I'm not claiming that though.

Context was from memory sales or revenue dipped 30% overall in 84. They were in trouble in 85.

Dragonlance and UA are often credited with saving the company as such until Lorraine bailed it out.

Remember they also reprinted ToEE 6 times including into 2E.

Also remember the novels outperformed D&D at some points and 84 Dragonlance happened and that's not reflected in the data provided.
 

Parmandur

Book-Friend
I find that hard to believe. My personal experience is definitely skewed, but I just plain really doubt it, based on the relative availability that I've seen of the various books in 30 years of retailing them. It's true that I never sold 1e when it was new (unlike every D&D book from 1993 up). I know that 2e had a glut tactic that 1e wasn't as bad for, that could make the core 1e books have done better overall than 2e, but I'd be surprised if it was by that large a margin.
Every account I've heard is that 1E sold considerably better than 2E.
 


Parmandur

Book-Friend
I'm not claiming that though.

Context was from memory sales or revenue dipped 30% overall in 84. They were in trouble in 85.

Dragonlance and UA are often credited with saving the company as such until Lorraine bailed it out.

Remember they also reprinted ToEE 6 times including into 2E.
Prevented the lights from turning off only goes so far if the customer base contracts, long term, and they can't grow in normal stores. It doesn't look like they ever recovered from this blow, it was a slow drip death from there...
 

FitzTheRuke

Legend
Every account I've heard is that 1E sold considerably better than 2E.
Oh, I believe that 1e sold overall better than 2e. What I find hard to believe is the idea that it doubled it. I guess it depends on what's being compared exactly. There very well might be a "year two" comparison where that is true (or something like that). Lifetime? I dunno. Do we count the black books? Or are those 2.5?

EXERCISES:
**a)** Repeat word for word the span of the D&D sales discussion starting at "FitzTheRuke" and ending at "are those 2.5?".
**b)** Translate this sentence from the D&D sales discussion into Spanish: "Every account I've heard is that 1E sold considerably better than 2E."

SUPPLIED MATERIAL:

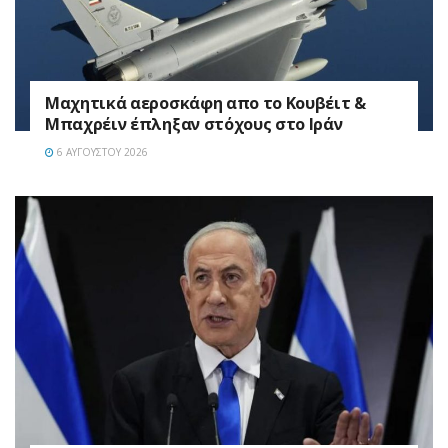
Mαχητικά αεροσκάφη απο το Κουβέιτ &
Μπαχρέιν έπληξαν στόχους στο Ιράν
6 ΑΥΓΟΎΣΤΟΥ 2026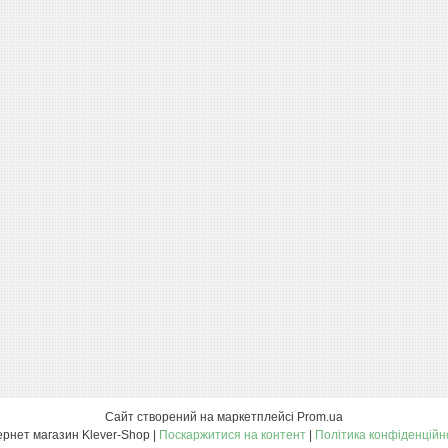
Сайт створений на маркетплейсі
Prom.ua
Інтернет магазин Klever-Shop |
Поскаржитися на контент
|
Політика конфіденційн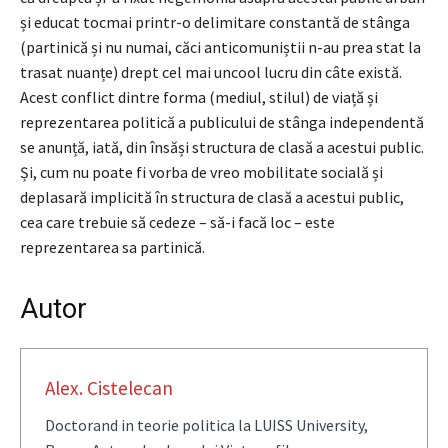
și educat tocmai printr-o delimitare constantă de stânga
(partinică și nu numai, căci anticomuniștii n-au prea stat la
trasat nuanțe) drept cel mai uncool lucru din câte există.
Acest conflict dintre forma (mediul, stilul) de viață și
reprezentarea politică a publicului de stânga independentă
se anunță, iată, din însăși structura de clasă a acestui public.
Și, cum nu poate fi vorba de vreo mobilitate socială și
deplasară implicită în structura de clasă a acestui public,
cea care trebuie să cedeze – să-i facă loc – este
reprezentarea sa partinică.
Autor
Alex. Cistelecan
Doctorand in teorie politica la LUISS University,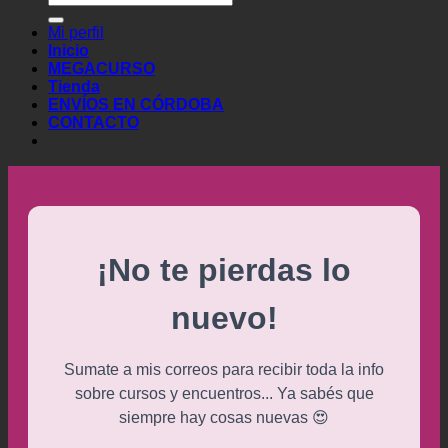
por:
Mi perfil
Inicio
MEGACURSO
Tienda
ENVÍOS EN CÓRDOBA
CONTACTO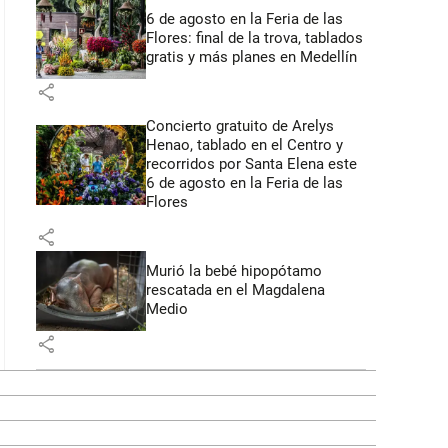
6 de agosto en la Feria de las
Flores: final de la trova, tablados
gratis y más planes en Medellín
share
Concierto gratuito de Arelys
Henao, tablado en el Centro y
recorridos por Santa Elena este
6 de agosto en la Feria de las
Flores
share
Murió la bebé hipopótamo
rescatada en el Magdalena
Medio
share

SOLUTION SET:
**a)**
FitzTheRuke

Legend
Every account I've heard is that 1E sold considerably better than 2E.
Oh, I believe that 1e sold overall better than 2e. What I find hard to believe is the idea that it doubled it. I guess it depends on what's being compared exactly. There very well might be a "year two" comparison where that is true (or something like that). Lifetime? I dunno. Do we count the black books? Or are those 2.5?

**b)** Todos los relatos que he oído coinciden en que la 1E se vendió considerablemente mejor que la 2E.